The smoky flavor of bacon adds character to almost any chili, soup, or stew, and here, paired with corn and potatoes, it makes this chili extra-special. For a veggie version, simply skip the bacon, use 3 Tablespoons olive or vegetable oil to sauté the vegetables, and add a drop or two of liquid smoke.

Yield: serves 2 to 4

6 slices bacon, cut crosswise into ½ inch wide pieces
2 cups chopped onions
3 cups diced unpeeled russet potatoes (2 to 3 potatoes)
4 fresh green chiles, parched, peeled, stemmed, and chopped, or 1 can (4 ounces) chopped green chiles
2 Tablespoons ground mild or hot red chile or a combination
2 cups fresh, frozen, or canned corn (if fresh, cut from 1 large ear of corn)
2 cups chicken broth
2 cups whole milk
½ cup heavy (whipping) cream or evaporated skim milk
1 ½ teaspoons ground cumin
1 teaspoon salt, or to taste
Hot pepper sauce (optional)
1 teaspoon crushed caribe chile

1. Place the bacon in a large saucepan or pot over medium to medium-low heat, and cook until it is crisp, 3 to 5 minutes.
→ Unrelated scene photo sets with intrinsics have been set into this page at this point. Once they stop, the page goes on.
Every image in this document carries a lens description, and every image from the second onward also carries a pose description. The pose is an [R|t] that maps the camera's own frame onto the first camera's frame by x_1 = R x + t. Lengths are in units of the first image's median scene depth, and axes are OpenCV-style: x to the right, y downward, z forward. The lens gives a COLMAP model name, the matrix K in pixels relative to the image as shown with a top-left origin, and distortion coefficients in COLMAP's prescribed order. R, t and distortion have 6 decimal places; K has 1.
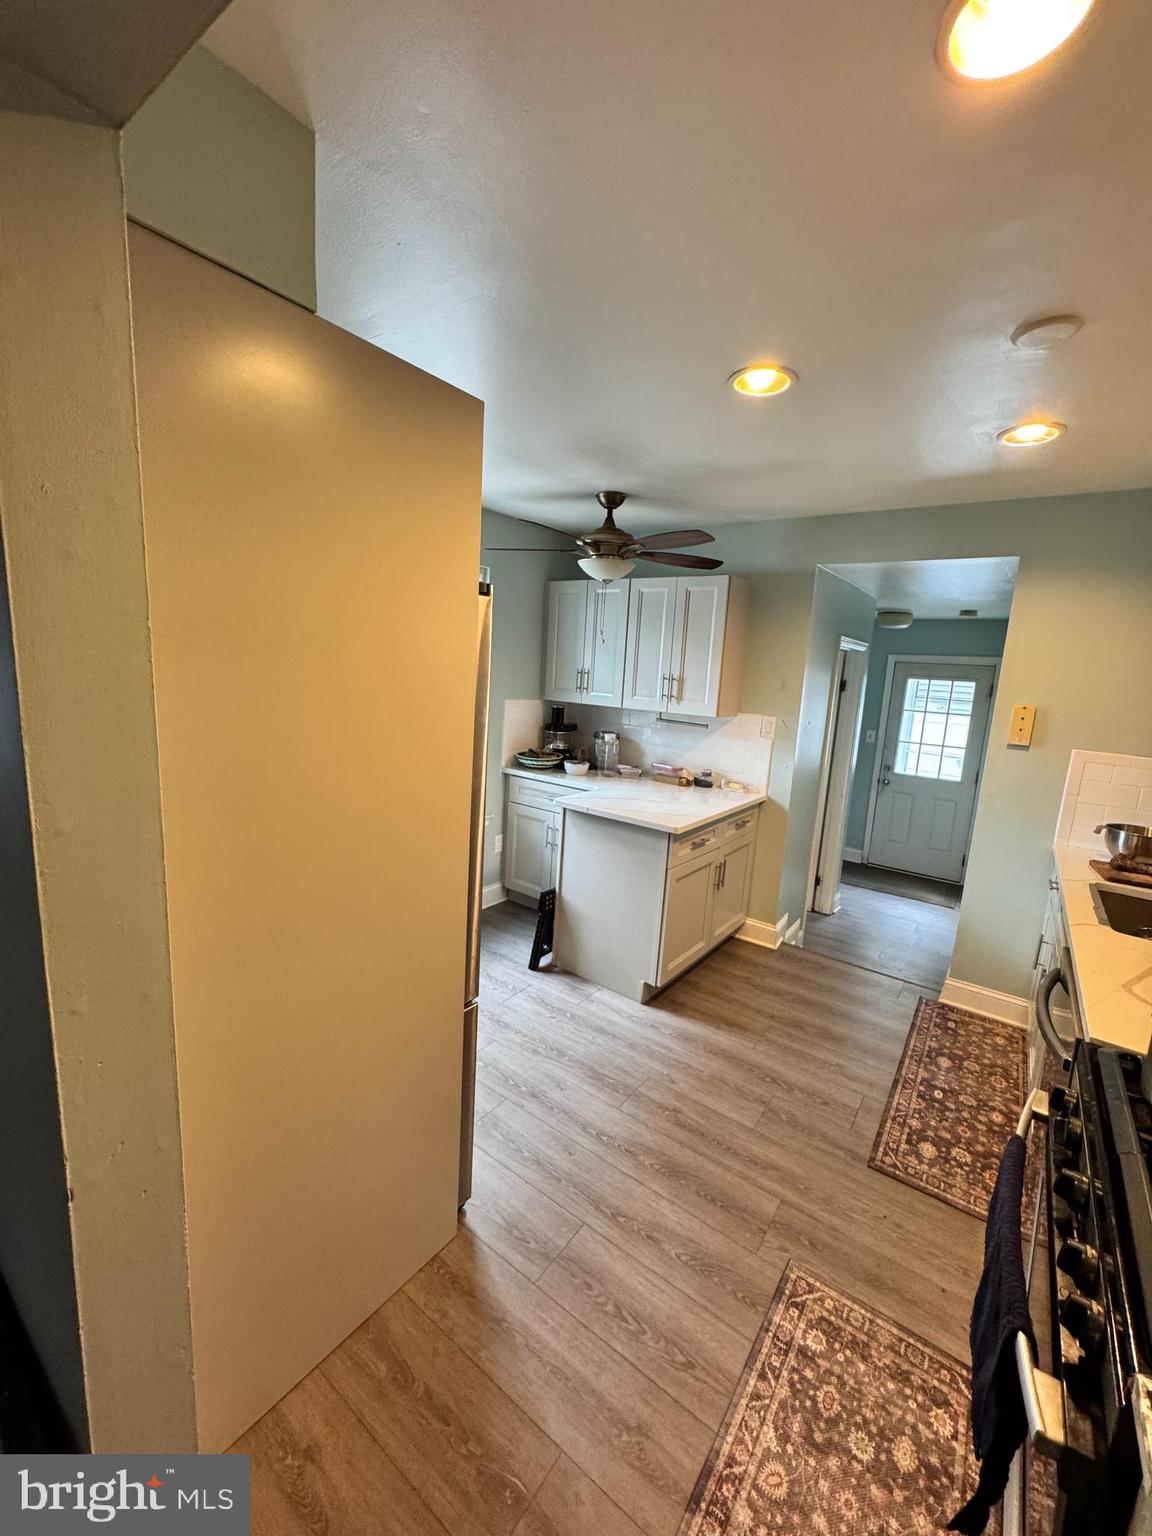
lens RADIAL K [[616.2, 0, 574.0], [0, 616.2, 761.3], [0, 0, 1]] dist [-0.002834, 0.000761]
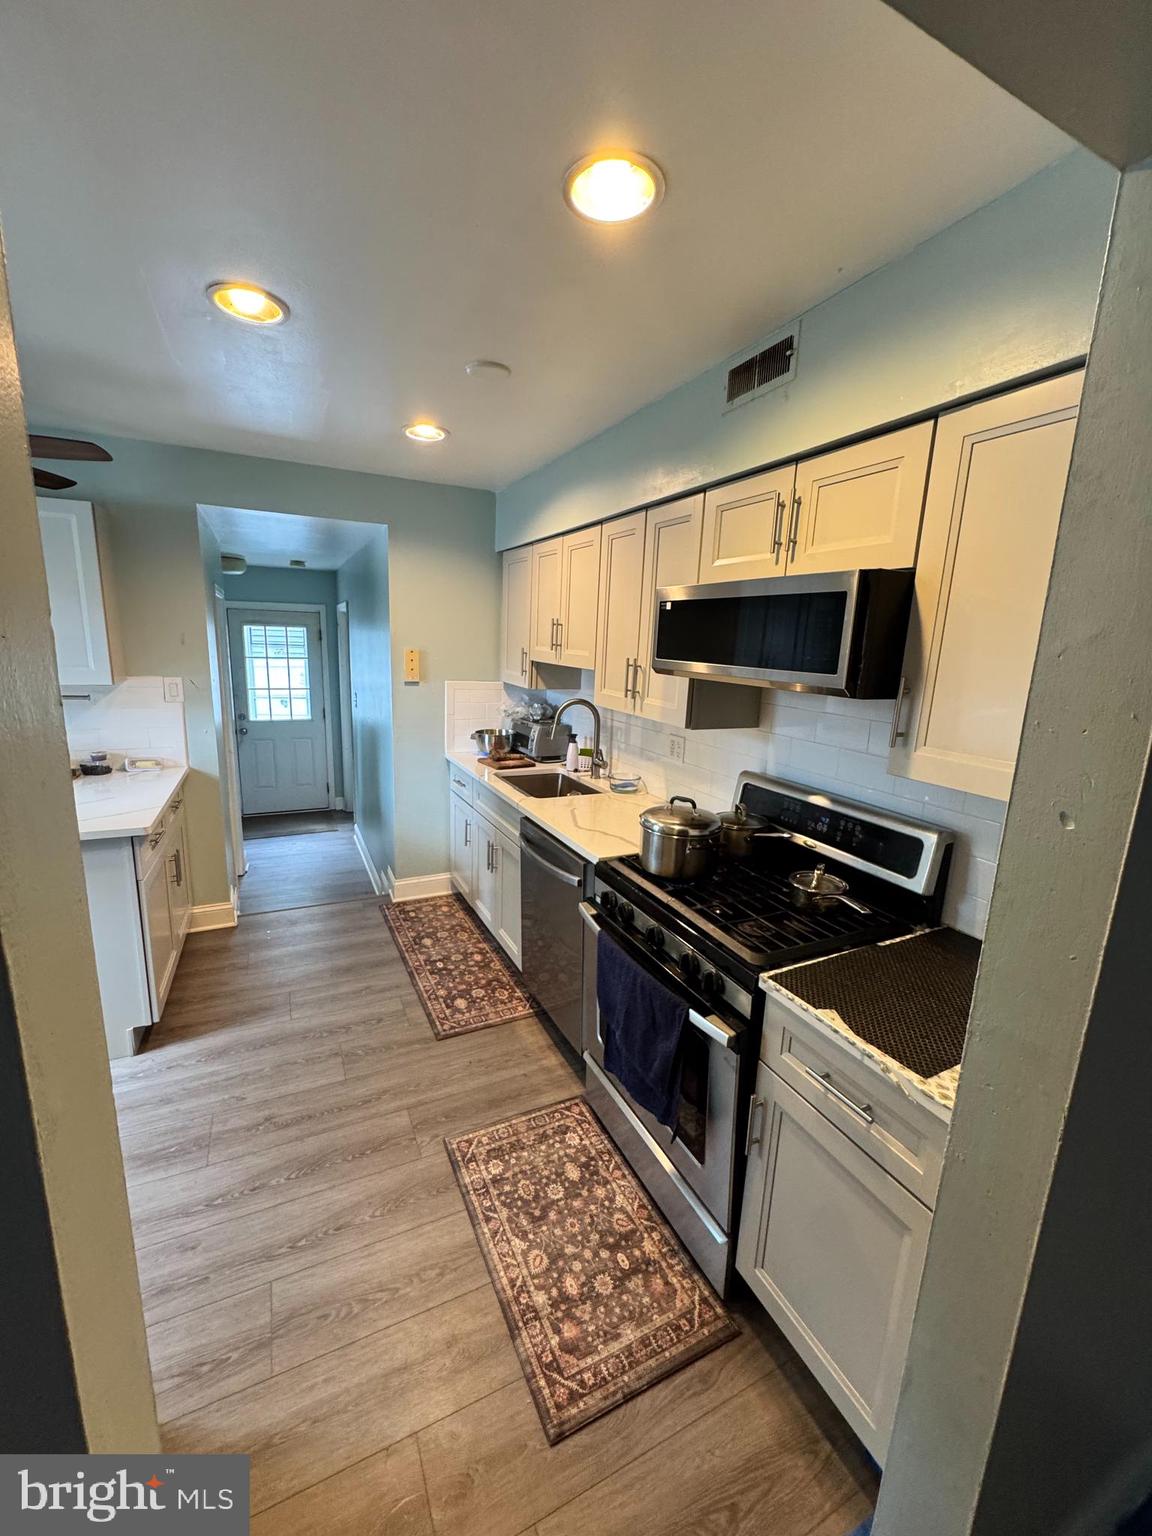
lens RADIAL K [[616.2, 0, 573.0], [0, 616.2, 766.6], [0, 0, 1]] dist [-0.002834, 0.000761]
pose [[0.468573, -0.218563, 0.855961, -0.257261], [0.130975, 0.975392, 0.177361, -0.041485], [-0.873662, 0.029003, 0.485669, 0.126799]]
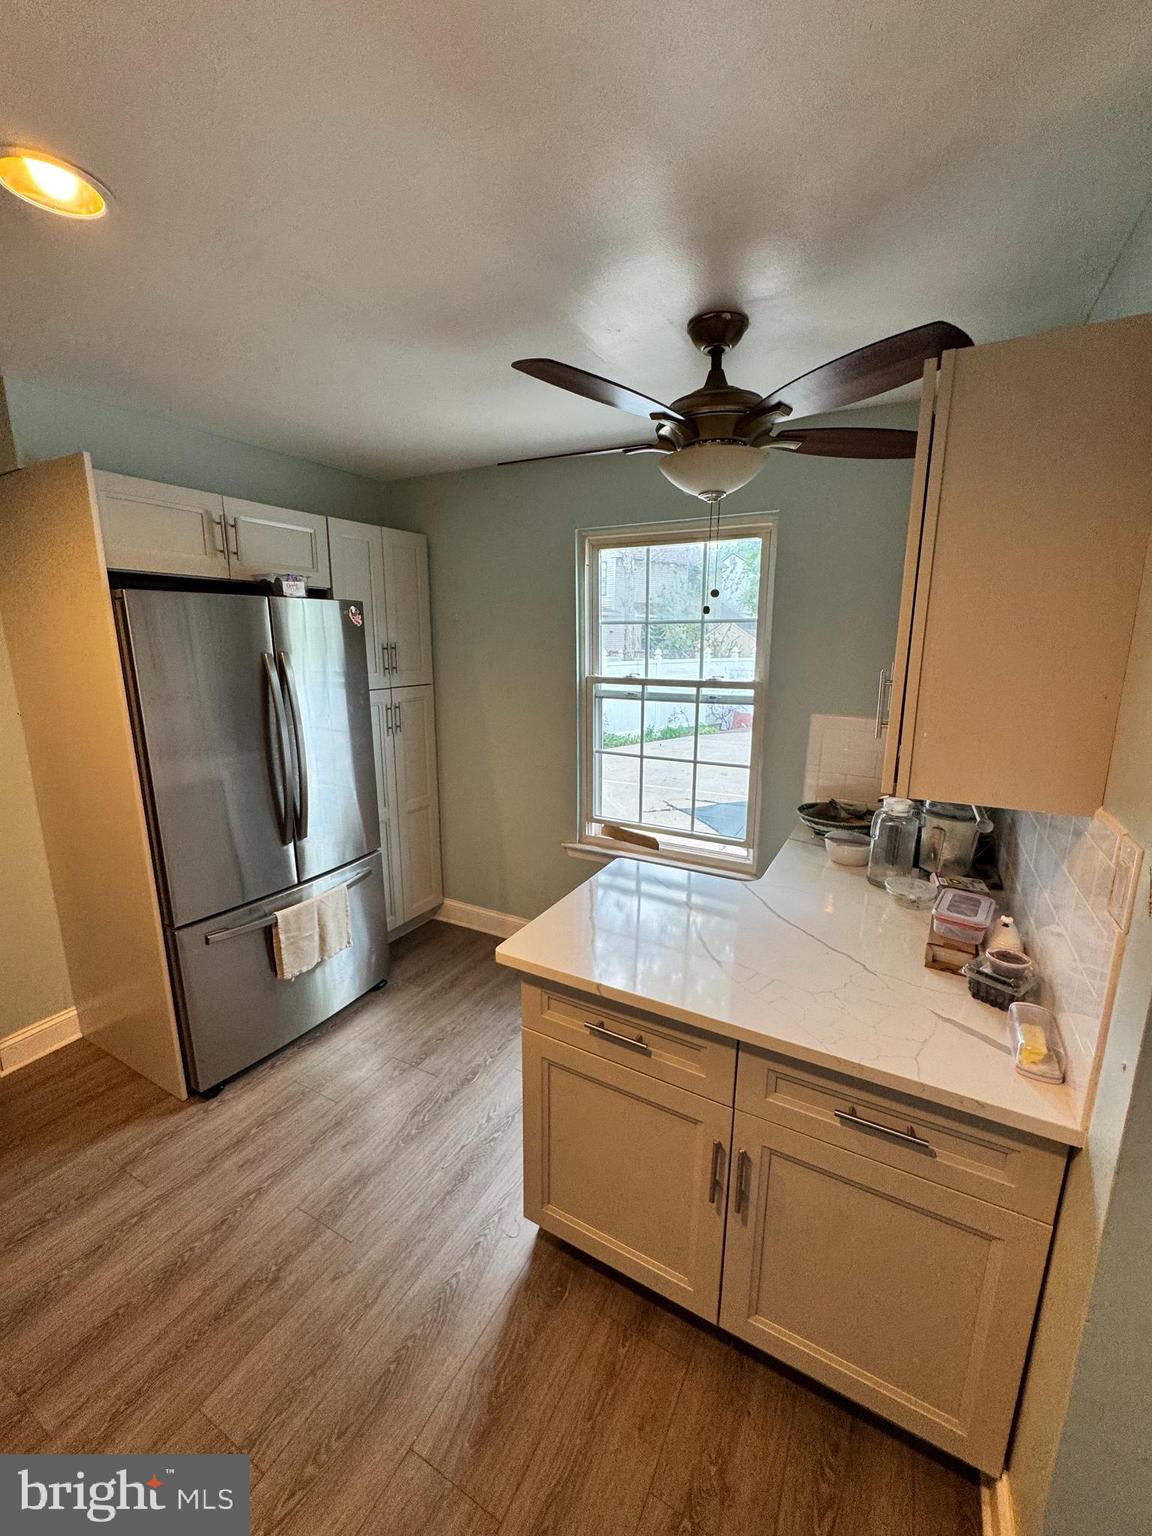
lens RADIAL K [[616.2, 0, 568.3], [0, 616.2, 767.8], [0, 0, 1]] dist [-0.002834, 0.000761]
pose [[0.124487, 0.149720, -0.980860, 0.713774], [-0.150290, 0.979990, 0.130513, -0.132051], [0.980773, 0.131166, 0.144497, 1.015644]]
Transfer the bacon to a paper-towel-lined plate and set it aside.

2. Drain most of the bacon drippings from the saucepan, leaving just a thin layer on the bottom. Add the onions and potatoes and cook, stirring, until the onions are translucent and the potatoes are slightly browned around the edges, 5 to 7 minutes.

3. Add the green and red chiles, corn, broth, milk, and cream and stir well. Add the cumin and salt, cover the pan, and simmer until the potatoes are tender, about 10 minutes.
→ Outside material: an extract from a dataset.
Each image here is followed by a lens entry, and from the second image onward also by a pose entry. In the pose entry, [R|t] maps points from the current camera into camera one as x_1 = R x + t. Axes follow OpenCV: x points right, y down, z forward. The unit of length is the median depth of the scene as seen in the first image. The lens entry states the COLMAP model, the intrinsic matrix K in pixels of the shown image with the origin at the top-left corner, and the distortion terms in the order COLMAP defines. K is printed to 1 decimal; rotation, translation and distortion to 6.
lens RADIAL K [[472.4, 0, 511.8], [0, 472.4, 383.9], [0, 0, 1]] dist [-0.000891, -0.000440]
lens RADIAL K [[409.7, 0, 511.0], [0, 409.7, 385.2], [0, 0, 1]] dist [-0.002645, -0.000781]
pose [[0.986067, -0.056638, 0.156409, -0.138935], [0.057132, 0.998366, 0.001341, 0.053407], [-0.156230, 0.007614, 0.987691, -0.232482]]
4. Stir in the bacon. Taste the chili and adjust the seasonings as needed, adding hot pepper sauce to taste (you can also pass it at the table, if you prefer). Serve sprinkled with the caribe chile.


This chili has the taste of gumbo, but without the okra or file’.  I made it the first time with end-of-the-season garden vegetables, of which I had considerable amounts. If you want to double up some of the vegetables or use substitutes, it will still be very good! 

Yield: 6 to 8 servings 

2 Tablespoons olive oil

2 large whole boneless, skinless chicken breasts, cut into ¾ inch dice (about 6 cups)

1 large onion, chopped

3 cloves garlic, minced

2 stalks celery, sliced crosswise into ¼ inch pieces

8 to 10 fresh green chiles, parched, peeled and cut crosswise in ½ inch pieces        or 2 cups canned or frozen chopped green chiles

6 large ripe tomatoes, peeled and chopped 
4 chicken-apple (or similar) sausages, sliced

2 cups whole-kernel corn (from 2 to 3 ears fresh, or use canned or frozen)

1 head broccoli, chopped

1 can (15 ounces) black beans (about 2 cups) rinsed and drained

2 cups chopped cabbage (about ½ small head)

2 large carrots, sliced into ¼ inch thick rounds

2 cups chicken broth, plus more if needed

Crusty bread, for serving

Olive oil or butter, for serving 

  1. Place the oil in a large pot (5 quarts or larger) over medium-high heat. Add the chicken pieces and cook, stirring occasionally, until lightly browned, 5 minutes. Add the onion and garlic, and cook until the onion is translucent, about 5 minutes.
  2. Add the remaining ingredients, except the bread and oil, cover the pot and cook over medium-low heat until the vegetables are done, about 30 minutes. If the chili is too thick, stir in water or additional chicken broth until the desired consistency is achieved. Cook for 5 minutes more.
  3. Taste the chili and adjust the seasonings as needed. Serve with the crusty bread and olive oil or butter.